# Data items
Content starts
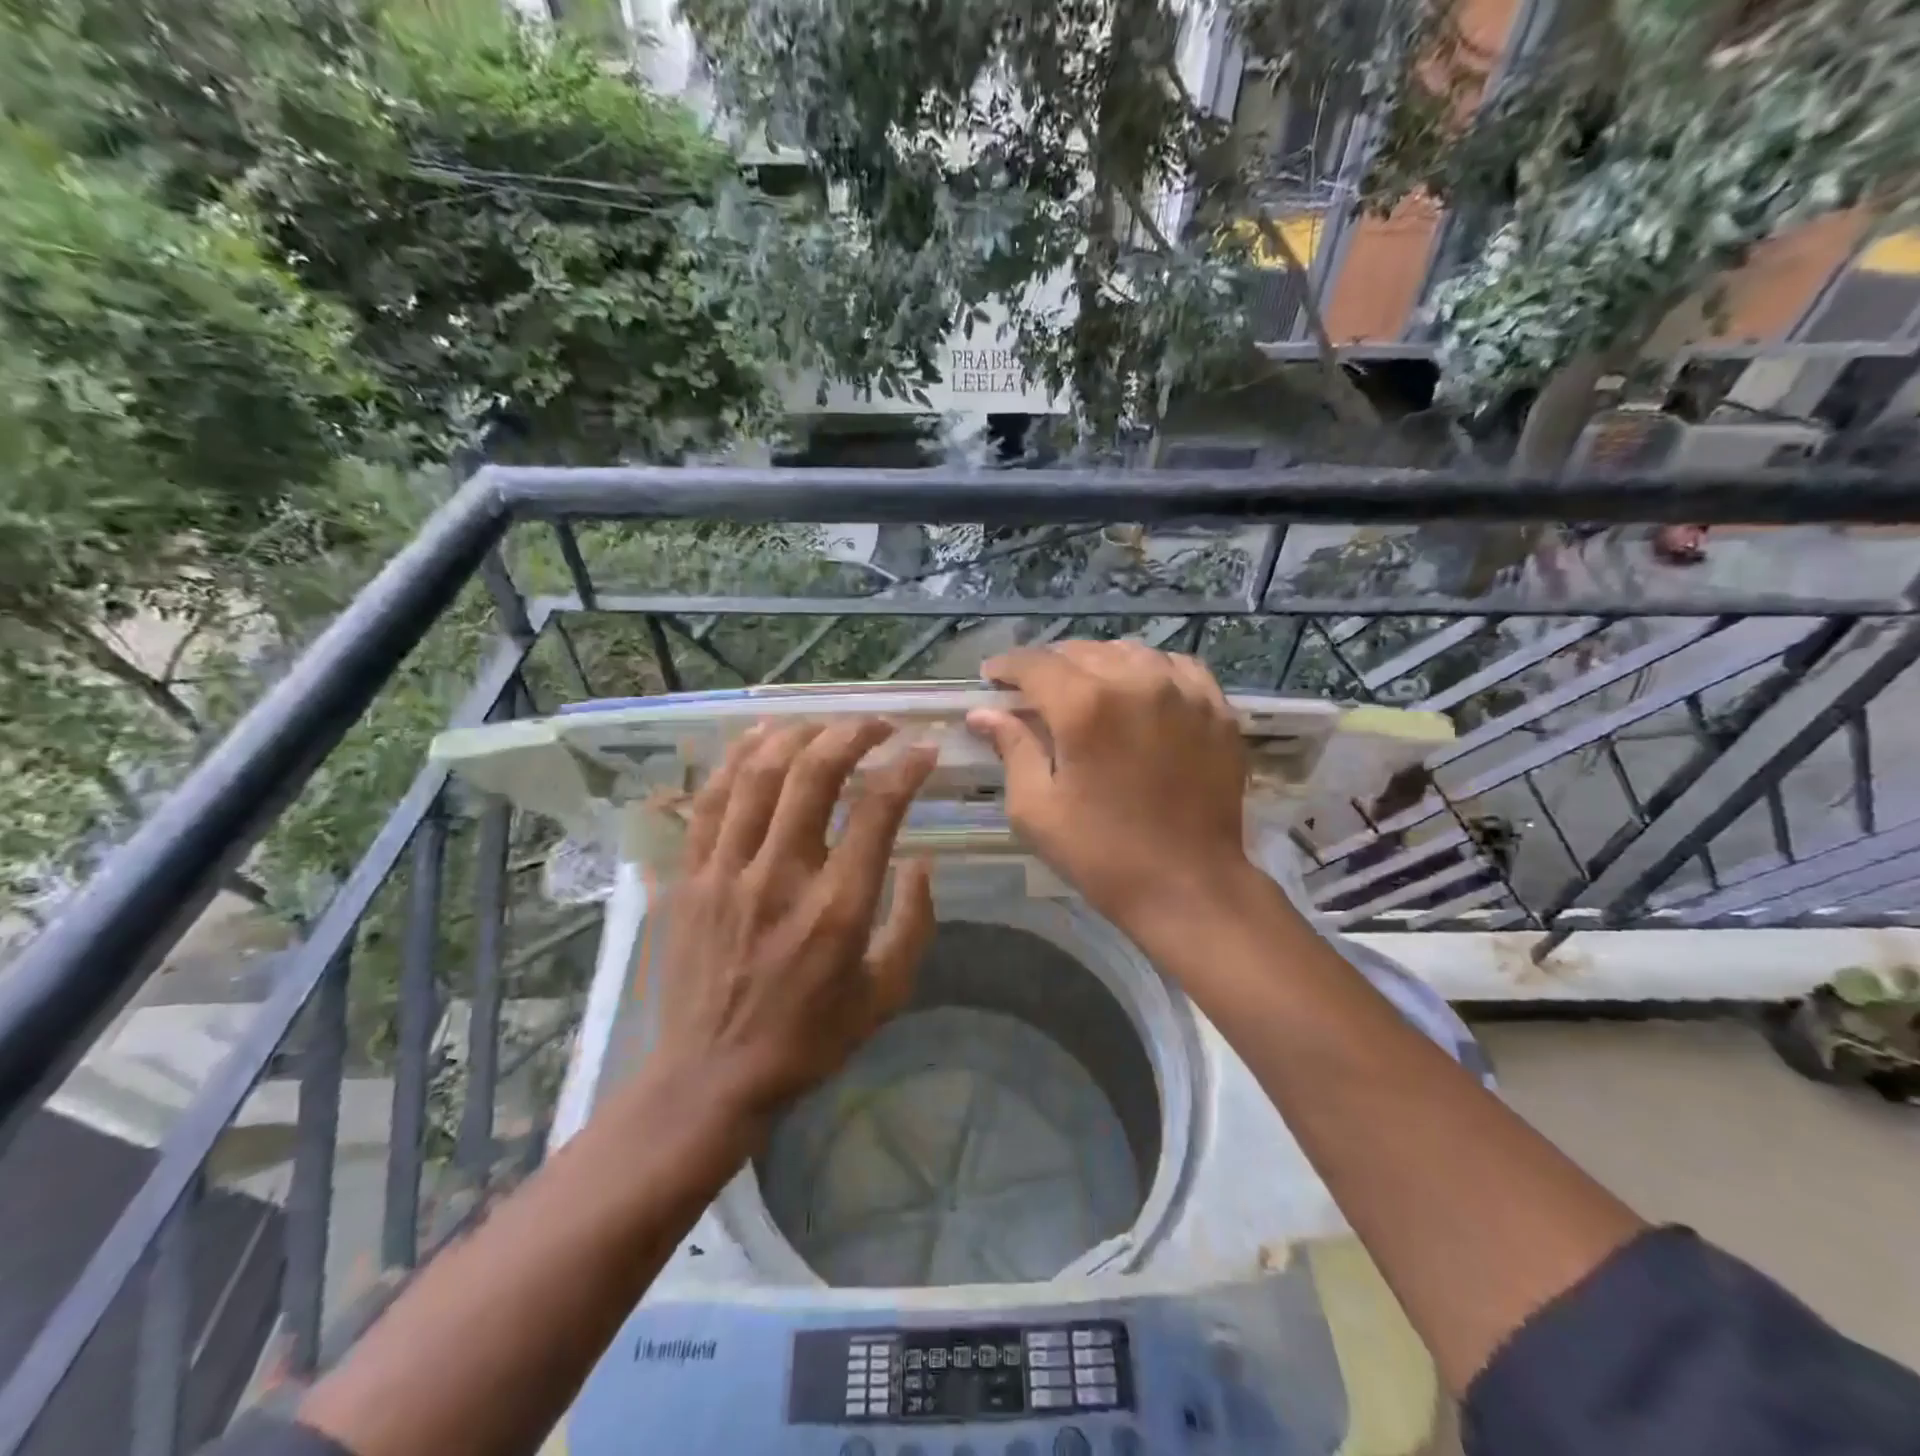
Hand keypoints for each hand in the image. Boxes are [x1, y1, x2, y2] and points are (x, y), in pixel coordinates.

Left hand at [652, 719, 935, 1120]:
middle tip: (878, 725)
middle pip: (814, 775)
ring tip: (825, 724)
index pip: (877, 811)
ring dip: (797, 735)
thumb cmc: (809, 1038)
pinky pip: (711, 800)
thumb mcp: (886, 993)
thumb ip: (914, 923)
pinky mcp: (691, 876)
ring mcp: (727, 872)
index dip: (906, 769)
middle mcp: (781, 876)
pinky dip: (737, 759)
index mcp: (838, 908)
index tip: (924, 750)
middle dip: (852, 734)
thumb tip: (921, 861)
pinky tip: (759, 737)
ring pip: (759, 775)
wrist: (711, 1077)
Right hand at [968, 641, 1254, 935]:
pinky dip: (1148, 671)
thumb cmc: (1101, 853)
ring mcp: (1183, 691)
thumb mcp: (1037, 809)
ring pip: (1128, 652)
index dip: (1007, 666)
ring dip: (1097, 664)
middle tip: (1035, 693)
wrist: (1189, 885)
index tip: (992, 676)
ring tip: (1086, 689)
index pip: (1034, 664)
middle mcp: (1135, 682)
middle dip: (1049, 667)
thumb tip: (983, 713)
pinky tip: (1139, 692)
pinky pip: (1175, 666)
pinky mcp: (1216, 708)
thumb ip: (1011, 749)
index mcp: (1084, 706)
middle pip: (1080, 651)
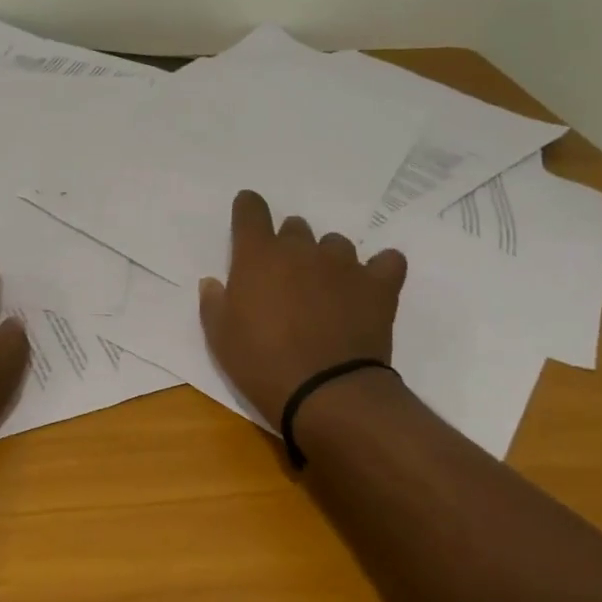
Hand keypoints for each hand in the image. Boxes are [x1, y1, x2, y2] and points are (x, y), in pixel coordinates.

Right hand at [199, 189, 406, 419]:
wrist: (326, 393)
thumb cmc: (262, 364)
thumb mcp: (220, 338)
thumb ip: (214, 302)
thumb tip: (213, 282)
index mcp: (258, 255)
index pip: (251, 209)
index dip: (248, 208)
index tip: (247, 216)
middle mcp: (300, 249)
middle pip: (295, 227)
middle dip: (288, 245)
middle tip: (286, 279)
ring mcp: (343, 264)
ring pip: (335, 243)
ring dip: (328, 259)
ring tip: (327, 290)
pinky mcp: (378, 285)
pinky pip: (387, 261)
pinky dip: (379, 270)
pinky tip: (371, 286)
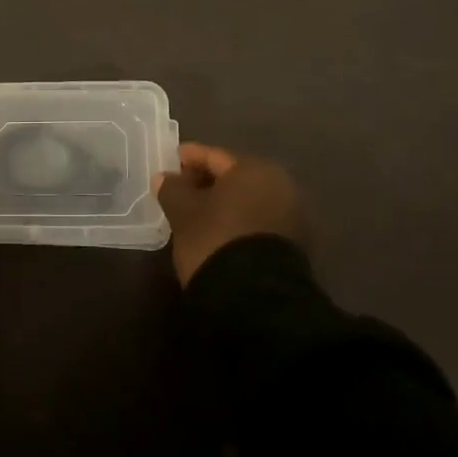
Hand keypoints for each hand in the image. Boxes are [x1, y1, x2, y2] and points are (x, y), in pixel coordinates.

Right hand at [154, 143, 302, 285]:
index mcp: (254, 169)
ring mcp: (291, 215)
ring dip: (222, 203)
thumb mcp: (184, 213)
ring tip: (196, 214)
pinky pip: (256, 220)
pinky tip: (218, 232)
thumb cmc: (216, 240)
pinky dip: (237, 220)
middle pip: (234, 177)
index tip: (171, 160)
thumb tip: (164, 177)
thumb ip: (172, 189)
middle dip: (206, 181)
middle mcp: (279, 184)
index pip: (214, 156)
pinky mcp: (293, 244)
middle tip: (180, 189)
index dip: (190, 157)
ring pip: (247, 200)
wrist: (257, 300)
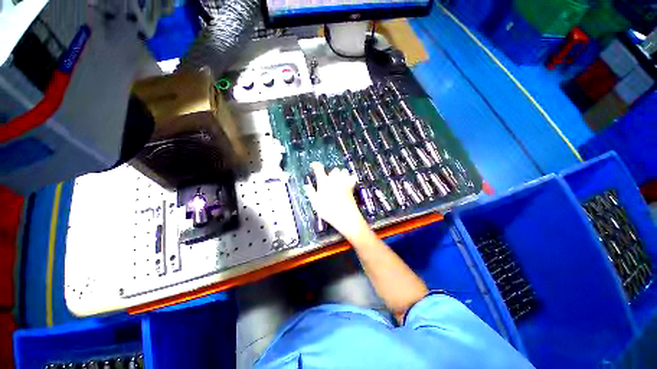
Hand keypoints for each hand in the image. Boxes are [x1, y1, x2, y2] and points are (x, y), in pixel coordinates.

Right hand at [303, 162, 367, 237]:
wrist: (345, 215)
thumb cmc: (328, 210)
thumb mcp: (315, 203)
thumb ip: (311, 193)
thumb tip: (307, 186)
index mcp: (323, 181)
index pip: (318, 168)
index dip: (315, 165)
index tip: (314, 165)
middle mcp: (334, 179)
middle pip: (333, 170)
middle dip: (331, 173)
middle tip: (329, 180)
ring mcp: (343, 181)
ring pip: (343, 171)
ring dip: (341, 174)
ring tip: (339, 180)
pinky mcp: (351, 186)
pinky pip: (352, 177)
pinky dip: (351, 178)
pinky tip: (349, 182)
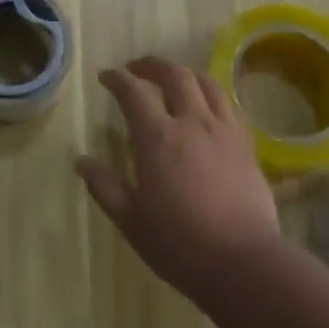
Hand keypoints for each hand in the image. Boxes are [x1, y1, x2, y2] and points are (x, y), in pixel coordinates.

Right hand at [76, 57, 279, 297]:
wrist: (243, 261)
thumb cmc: (179, 243)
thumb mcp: (131, 220)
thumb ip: (105, 186)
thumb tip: (81, 162)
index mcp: (158, 138)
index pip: (134, 92)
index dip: (117, 79)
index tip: (106, 76)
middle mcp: (193, 122)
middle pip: (175, 75)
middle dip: (153, 65)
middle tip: (137, 69)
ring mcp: (224, 131)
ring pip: (207, 83)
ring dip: (185, 74)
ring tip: (174, 81)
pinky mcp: (247, 145)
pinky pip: (229, 105)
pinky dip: (211, 96)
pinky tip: (206, 109)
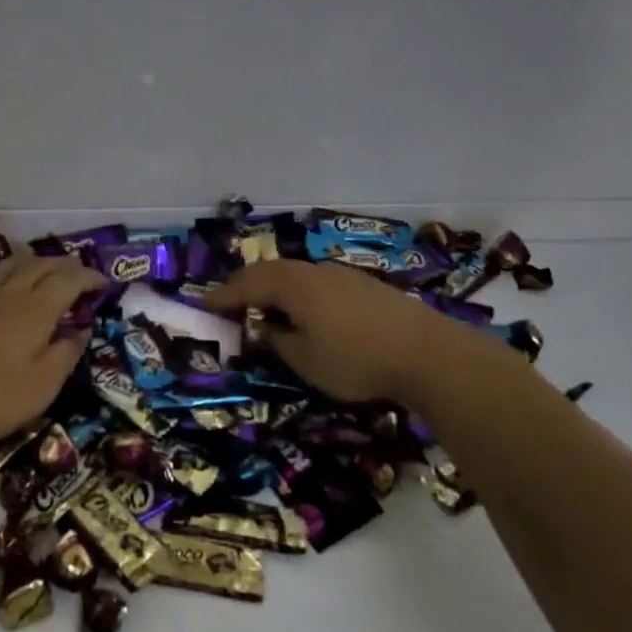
Content ends
# Task requirements
Return the lines exactly as they stand, from the start of the entries through the line holding "index pip: (1034, 664)"; omit the pictures.

# Reply
Hand keypoints for each hand in the image. Boxes are [x1, y1, x2, y2] and points are (x, y), in pixel coordinates.

Left hand at [652, 719, 935, 1120]:
middle tip: (878, 725)
middle pip: (814, 775)
ring tip: (825, 724)
index pip: (877, 811)
ring dip: (797, 735)
thumb cmc: (809, 1038)
pinky pip: (711, 800)
thumb mcp: (886, 993)
thumb ip: (914, 923)
pinky mcp: (691, 876)
ring mcp: (727, 872)
index dip: (906, 769)
middle mcp: (781, 876)
pinky dip: (737, 759)
index mcp: (838, 908)
index tip: (924, 750)
middle dip: (852, 734)
thumb tip: (921, 861)
pinky tip: (759, 737)
ring pip: (759, 775)
wrist: (711, 1077)
Right hand at [968, 641, 1254, 935]:
pinky dip: (1148, 671)
thumb cmc: (1101, 853)
ring mcp: (1183, 691)
thumb mcp: (1037, 809)
ring pip: (1128, 652)
index dip: (1007, 666)
ring dip: (1097, 664)
middle tip: (1035, 693)
wrist: (1189, 885)
index tip: (992, 676)
ring tip: (1086, 689)
index pip: (1034, 664)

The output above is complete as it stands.